(Письменное задание 1): Как зовут тёщу, о которой рассказывается в биографических записках?
(Письменное задание 2): Допишите продолжение биографических записок, начиная сразу после их последнего предложения.

(Отрывок текста):
------------------------------------------------
Биографические записки. Глава 20

В Орехово-Зуево меня приняли удивительно радушно.
Я не умею быстро сходиться с новыми людьми в силу своего характера и деревенского воспитания.
Даже как-то мучительно переживаю этот процесс,потому что очень тонко
чувствую отношение ко мне людей.Но здесь всё было просто и естественно.
Тёща Елизавета Федотовна—простая русская женщина,удивительно хлебосольная и добрая,всю свою нелёгкую жизнь отдавшая единственной дочери,
Нине,приняла меня радушно,как сына.И я видел,что это не показное,не
наигранное чувство.Поэтому и освоился довольно быстро,чего никак не
ожидал.
Жена быстро ввела меня в круг семьи Королёвых—деда Федота
и бабки Ольги,родителей тёщи.Познакомила со своими двоюродными
братьями и сёстрами,Королёвыми,Гавриловыми,Захаровыми,с их родителями—дядями и тётками.
------------------------------------------------
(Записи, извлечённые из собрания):
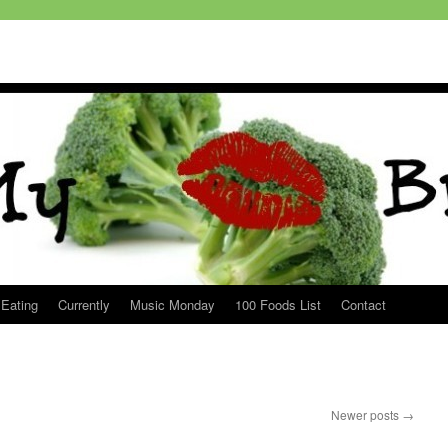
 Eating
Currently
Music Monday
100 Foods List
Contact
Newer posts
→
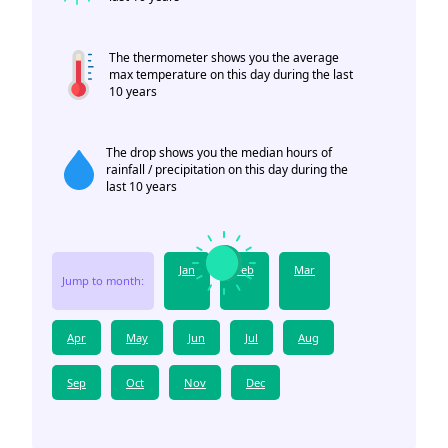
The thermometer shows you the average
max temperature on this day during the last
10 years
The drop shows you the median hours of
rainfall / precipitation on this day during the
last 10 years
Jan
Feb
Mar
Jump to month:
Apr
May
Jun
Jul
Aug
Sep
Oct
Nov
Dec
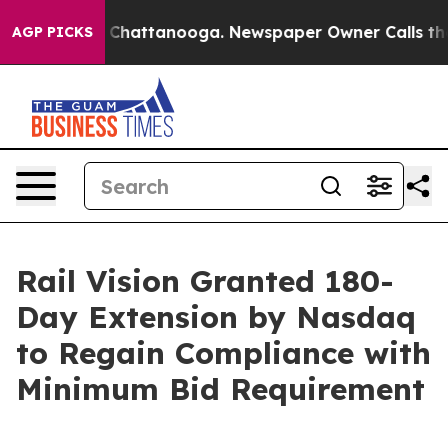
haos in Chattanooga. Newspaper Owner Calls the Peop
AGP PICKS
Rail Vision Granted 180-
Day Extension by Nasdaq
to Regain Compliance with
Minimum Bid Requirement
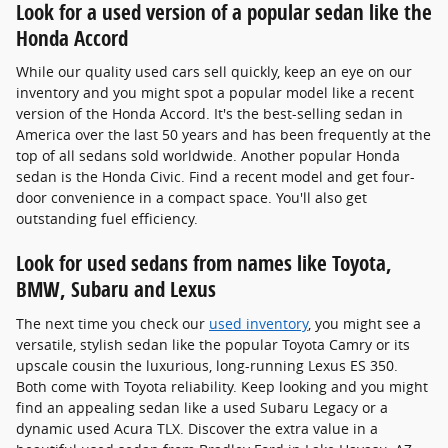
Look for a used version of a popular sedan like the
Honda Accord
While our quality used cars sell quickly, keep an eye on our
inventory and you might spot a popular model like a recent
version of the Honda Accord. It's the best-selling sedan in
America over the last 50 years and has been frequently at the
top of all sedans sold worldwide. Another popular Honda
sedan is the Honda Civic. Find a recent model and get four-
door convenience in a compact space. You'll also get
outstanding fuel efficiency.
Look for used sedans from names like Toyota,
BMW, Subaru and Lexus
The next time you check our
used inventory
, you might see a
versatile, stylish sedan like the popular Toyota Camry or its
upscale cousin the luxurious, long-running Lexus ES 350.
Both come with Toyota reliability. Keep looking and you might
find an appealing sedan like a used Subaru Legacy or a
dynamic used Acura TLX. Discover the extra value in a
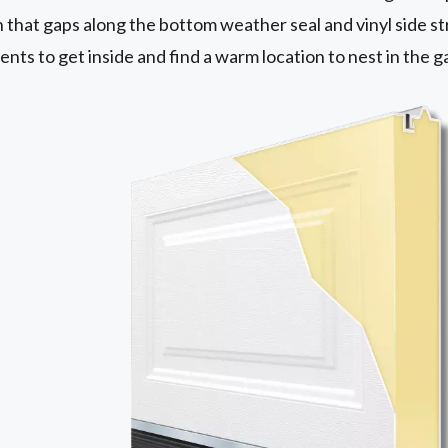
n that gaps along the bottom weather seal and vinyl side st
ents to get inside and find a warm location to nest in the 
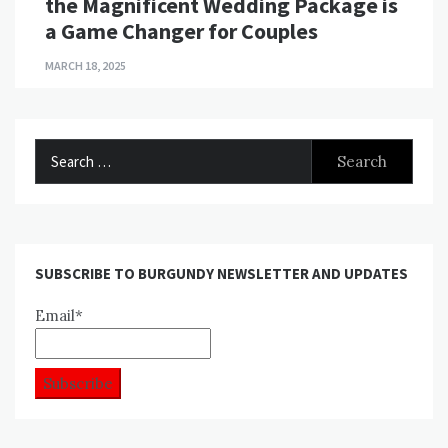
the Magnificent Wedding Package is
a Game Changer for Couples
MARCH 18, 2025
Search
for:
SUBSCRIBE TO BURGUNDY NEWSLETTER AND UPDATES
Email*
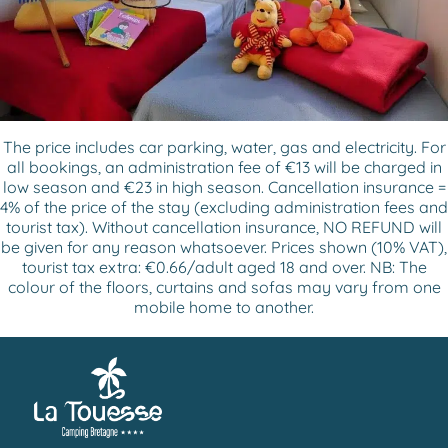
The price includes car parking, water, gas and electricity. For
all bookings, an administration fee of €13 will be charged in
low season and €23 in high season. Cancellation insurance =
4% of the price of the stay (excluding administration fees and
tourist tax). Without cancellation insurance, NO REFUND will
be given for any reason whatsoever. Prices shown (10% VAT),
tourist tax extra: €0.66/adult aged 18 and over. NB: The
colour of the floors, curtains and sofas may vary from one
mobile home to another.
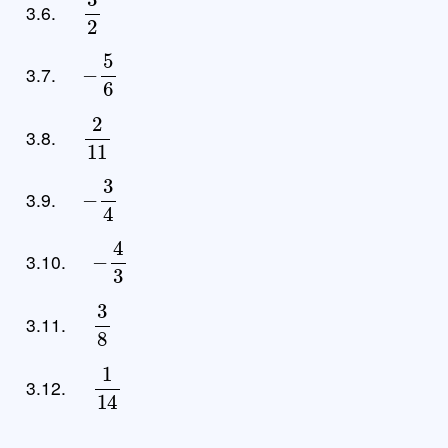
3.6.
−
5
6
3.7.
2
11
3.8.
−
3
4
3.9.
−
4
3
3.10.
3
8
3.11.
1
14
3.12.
------------------------------------------------
(Результат 1): Елизавета Федотовна.

(Результат 2):
Тут же я узнал ближе своего знакомого  по Магдагачам,дядю Колю Королёва,его жену,тётю Галю, его детей:Герку,Ольгу и Ирину.
Сестра д.Коли,тётя Клава,работала санитаркой в больнице,её дети—Славка и Людмила,жили с нею,дедом и бабкой на втором этаже частного дома Королёвых.
Первый этаж занимал д.Коля с семьёй.
Позже я познакомился и с остальными родственниками жены,жившими
как в Орехово-Зуево,так и в других городах—Рязани,Туле.
В Рязани жили Захаровы—дядя Петя и тётя Тоня,и их дети,Толик и Татьяна.Дядя Пётр
оказался родным братом т.Гали,жены д.Коли,а тётя Тоня—родная сестра
д.Коли---вот так причудливо устроила судьбы этих людей жизнь.
Родители Захаровы жили в доме напротив королёвского с младшим сыном,моим ровесником и тёзкой Александром,ещё служившим в армии.Дядя Коля познакомил
меня со своим другом Лёшей Жупиковым,работавшим инкассатором в Госбанке,и в октябре 1969года Лёша устроил меня туда на работу.
Правда,довольно долго мою подноготную проверяло КГБ,порочащих сведений
не нашло,и где-то в начале ноября я приступил к работе.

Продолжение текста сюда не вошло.